Dataset entries:
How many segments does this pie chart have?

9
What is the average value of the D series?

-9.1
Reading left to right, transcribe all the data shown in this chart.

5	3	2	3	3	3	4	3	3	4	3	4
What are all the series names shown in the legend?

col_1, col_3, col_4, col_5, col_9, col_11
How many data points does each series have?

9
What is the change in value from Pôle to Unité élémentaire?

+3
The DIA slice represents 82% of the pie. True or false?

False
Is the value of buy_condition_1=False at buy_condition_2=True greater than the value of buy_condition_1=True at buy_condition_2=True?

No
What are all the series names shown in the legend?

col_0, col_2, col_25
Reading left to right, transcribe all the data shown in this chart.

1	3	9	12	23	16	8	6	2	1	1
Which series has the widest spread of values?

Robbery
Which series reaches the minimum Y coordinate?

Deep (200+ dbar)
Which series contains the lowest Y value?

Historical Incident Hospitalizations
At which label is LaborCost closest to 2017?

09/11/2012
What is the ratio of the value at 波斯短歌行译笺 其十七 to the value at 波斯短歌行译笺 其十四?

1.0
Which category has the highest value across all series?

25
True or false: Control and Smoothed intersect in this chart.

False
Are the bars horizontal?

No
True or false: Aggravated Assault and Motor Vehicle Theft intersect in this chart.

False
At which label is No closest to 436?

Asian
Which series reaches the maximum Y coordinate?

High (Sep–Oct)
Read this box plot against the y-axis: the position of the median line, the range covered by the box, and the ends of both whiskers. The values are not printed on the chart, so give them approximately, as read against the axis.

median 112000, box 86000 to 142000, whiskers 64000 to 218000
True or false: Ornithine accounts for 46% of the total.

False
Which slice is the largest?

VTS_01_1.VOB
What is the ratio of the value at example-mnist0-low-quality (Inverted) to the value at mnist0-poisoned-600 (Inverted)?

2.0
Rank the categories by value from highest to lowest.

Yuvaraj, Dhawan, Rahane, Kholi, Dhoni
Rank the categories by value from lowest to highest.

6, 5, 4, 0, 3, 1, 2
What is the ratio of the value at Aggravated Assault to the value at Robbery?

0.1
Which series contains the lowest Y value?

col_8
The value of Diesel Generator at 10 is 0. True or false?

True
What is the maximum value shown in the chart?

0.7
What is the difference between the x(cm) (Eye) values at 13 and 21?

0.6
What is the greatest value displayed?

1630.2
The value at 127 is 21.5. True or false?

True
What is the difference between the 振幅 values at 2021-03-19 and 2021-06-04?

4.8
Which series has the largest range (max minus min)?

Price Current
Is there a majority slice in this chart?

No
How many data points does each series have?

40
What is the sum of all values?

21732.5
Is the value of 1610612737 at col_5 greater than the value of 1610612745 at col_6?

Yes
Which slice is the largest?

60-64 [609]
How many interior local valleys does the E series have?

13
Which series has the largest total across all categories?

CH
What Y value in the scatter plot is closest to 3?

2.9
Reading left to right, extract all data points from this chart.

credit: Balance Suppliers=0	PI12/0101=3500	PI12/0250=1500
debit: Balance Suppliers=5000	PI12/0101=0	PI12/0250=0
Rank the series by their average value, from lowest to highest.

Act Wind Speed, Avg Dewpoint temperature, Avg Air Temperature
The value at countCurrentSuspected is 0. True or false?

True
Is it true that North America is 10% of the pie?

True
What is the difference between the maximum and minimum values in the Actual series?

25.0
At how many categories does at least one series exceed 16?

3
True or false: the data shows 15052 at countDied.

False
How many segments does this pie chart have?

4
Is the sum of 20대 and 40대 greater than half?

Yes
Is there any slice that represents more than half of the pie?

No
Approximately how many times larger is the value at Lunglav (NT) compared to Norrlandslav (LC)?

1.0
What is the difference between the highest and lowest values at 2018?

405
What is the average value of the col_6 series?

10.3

**Exercise instructions:** Lay out the items as a JSON list of strings, one string per line and blank lines omitted, running from the start of the items through the line that contains "Read this box". Include nothing after that line.

**Problem solution:**
[
  "How many segments does this pie chart have?",
  "9",
  "What is the average value of the D series?",
  "-9.1",
  "Reading left to right, transcribe all the data shown in this chart.",
  "5\t3\t2\t3\t3\t3\t4\t3\t3\t4\t3\t4",
  "What are all the series names shown in the legend?",
  "col_1, col_3, col_4, col_5, col_9, col_11",
  "How many data points does each series have?",
  "9",
  "What is the change in value from Pôle to Unité élémentaire?",
  "+3",
  "The DIA slice represents 82% of the pie. True or false?",
  "False",
  "Is the value of buy_condition_1=False at buy_condition_2=True greater than the value of buy_condition_1=True at buy_condition_2=True?",
  "No",
  "What are all the series names shown in the legend?",
  "col_0, col_2, col_25",
  "Reading left to right, transcribe all the data shown in this chart.",
  "1\t3\t9\t12\t23\t16\t8\t6\t2\t1\t1",
  "Which series has the widest spread of values?",
  "Robbery",
  "Which series reaches the minimum Y coordinate?",
  "Deep (200+ dbar)",
  "Which series contains the lowest Y value?",
  "Historical Incident Hospitalizations",
  "At which label is LaborCost closest to 2017?",
  "09/11/2012",
  "What is the ratio of the value at 波斯短歌行译笺 其十七 to the value at 波斯短歌行译笺 其十四?",
  "1.0",
  "Which category has the highest value across all series?",
  "25",
  "True or false: Control and Smoothed intersect in this chart.",
  "False",
  "Are the bars horizontal?",
  "No",
  "True or false: Aggravated Assault and Motor Vehicle Theft intersect in this chart.",
  "False",
  "At which label is No closest to 436?",
  "Asian",
  "Which series reaches the maximum Y coordinate?",
  "High (Sep–Oct)",
  "Read this box plot against the y-axis: the position of the median line, the range covered by the box, and the ends of both whiskers. The values are not printed on the chart, so give them approximately, as read against the axis."
]